CARTIER Tank Anglaise
We have to admit – it was a challenge to recommend something from Cartier simply because there are so many to choose from. From the recently revitalised Panthere and Cartier de Santos, to all-time favourites like the Pasha, there really is something for everyone. In the end, we are going with the Tank Anglaise, an evergreen model offering presence and versatility. Not only is the watch’s tank-inspired profile instantly recognisable, its effortless sophistication allows flexibility for one to wear it for both work and play. However, be sure to opt for the ‘Large’ models, as they are the only ones that run on mechanical movements.
CORUM Golden Bridge
Without doubt one of the most evidently iconic mechanical engines in modern watchmaking, Corum’s famous baguette-shaped Golden Bridge movement is one to own if you wish to attain connoisseur-level status. Introduced in the 1980s, the Golden Bridge collection has always accommodated women, most notably with the Miss Golden Bridge line that flaunts a slimmer profile. Recently, Corum added the Golden Bridge Round 39 to the repertoire. A high jewellery piece for the truly crazy rich, the watch features the Golden Bridge movement within a ‘lacework microstructure’ of gold and comes paved with precious stones on the dial and case.
FRANCK MULLER Crazy Hours
Franck Muller has made many top-notch mechanical watches over the years from record-breaking tourbillons to world-first pairing of different complications. The Crazy Hours, however, stands as the brand’s most whimsical creation. Launched in 2003, the watch features a dial with jumbled hour markers, and an hour hand that snaps from point to point in a seemingly haphazard manner (instead of the usual clockwise rotation). The magic lies in its automatic movement with a jumping hours module on top. Playful and abstract all at once, there really isn’t another watch quite like the Crazy Hours. Perfect for those with a thing for the unusual.
OMEGA Speedmaster 38MM
When the Speedmaster 38MM debuted in 2017, we welcomed it like a long-lost soulmate that we knew existed but had never met. The legendary collection, best known as the ‘Moon Watch’ after being the first watch to be worn on the moon in 1969, had always been an iconic sports watch for men. But its indelible style and athletic appeal is universally appreciated, to say the least, and the Speedmaster 38MM, which is driven by the automatic Calibre 3330 with 52-hour power reserve, makes the point while endowing the collection with a touch femininity. The 38mm case size is an obvious highlight, while the oval chronograph sub-dials help distinguish this range from the larger men’s models, as do the sprinkling of gemstones.

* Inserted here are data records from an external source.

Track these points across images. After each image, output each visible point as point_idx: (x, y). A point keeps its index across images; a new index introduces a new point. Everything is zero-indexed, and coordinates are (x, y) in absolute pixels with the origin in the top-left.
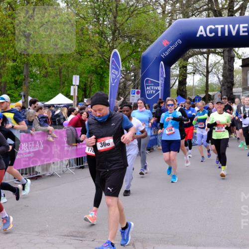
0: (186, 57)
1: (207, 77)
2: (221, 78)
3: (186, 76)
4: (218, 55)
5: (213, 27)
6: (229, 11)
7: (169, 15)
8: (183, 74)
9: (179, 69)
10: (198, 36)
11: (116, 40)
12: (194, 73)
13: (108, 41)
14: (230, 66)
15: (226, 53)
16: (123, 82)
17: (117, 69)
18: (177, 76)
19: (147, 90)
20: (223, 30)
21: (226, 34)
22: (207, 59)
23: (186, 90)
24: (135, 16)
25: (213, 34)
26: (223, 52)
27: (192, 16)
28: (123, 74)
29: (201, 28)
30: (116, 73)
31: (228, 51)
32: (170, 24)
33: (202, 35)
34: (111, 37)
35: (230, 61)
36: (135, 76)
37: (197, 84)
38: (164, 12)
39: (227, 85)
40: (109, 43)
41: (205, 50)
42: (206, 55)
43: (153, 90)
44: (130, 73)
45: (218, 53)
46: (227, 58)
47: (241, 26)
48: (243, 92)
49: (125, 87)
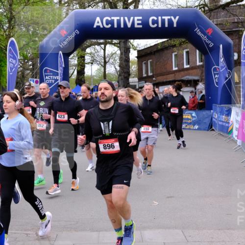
0: (84, 47)
1: (105, 67)
2: (118, 68)
3: (84, 66)
4: (115, 46)
5: (109, 19)
6: (124, 3)
7: (66, 5)
8: (81, 64)
9: (77, 59)
10: (95, 26)
11: (13, 28)
12: (92, 63)
13: (4, 29)
14: (126, 57)
15: (122, 44)
16: (21, 71)
17: (14, 58)
18: (75, 66)
19: (46, 80)
20: (119, 22)
21: (122, 26)
22: (104, 50)
23: (84, 80)
24: (31, 4)
25: (110, 26)
26: (119, 43)
27: (88, 7)
28: (21, 63)
29: (98, 19)
30: (14, 61)
31: (124, 42)
32: (67, 14)
33: (99, 26)
34: (7, 25)
35: (127, 52)
36: (33, 65)
37: (95, 74)
38: (60, 2)
39: (124, 76)
40: (5, 32)
41: (102, 41)
42: (103, 46)
43: (52, 79)
44: (28, 62)
45: (114, 44)
46: (123, 49)
47: (136, 18)
48: (139, 81)
49: (23, 76)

PATEK PHILIPPE Twenty~4 Automatic
Long considered the ‘gateway’ Patek Philippe watch for women, the Twenty~4 was reintroduced late-2018 with an automatic movement. Why is this such a big deal? Well, in the collection’s 20-plus-year history, the only Twenty~4 with a mechanical movement was an haute joaillerie version from 2003. New mechanical heart aside (the movement of choice is Patek Philippe’s dependable Calibre 324 S C, featuring patented Gyromax balance and Spiromax hairspring in Silinvar), the other big difference in the new Twenty~4 Automatic. Here, the watch comes in a round case instead of the original’s rectangular cuff, which makes sense if it’s going to be the Swiss marque’s first ‘everyday’ watch for ladies.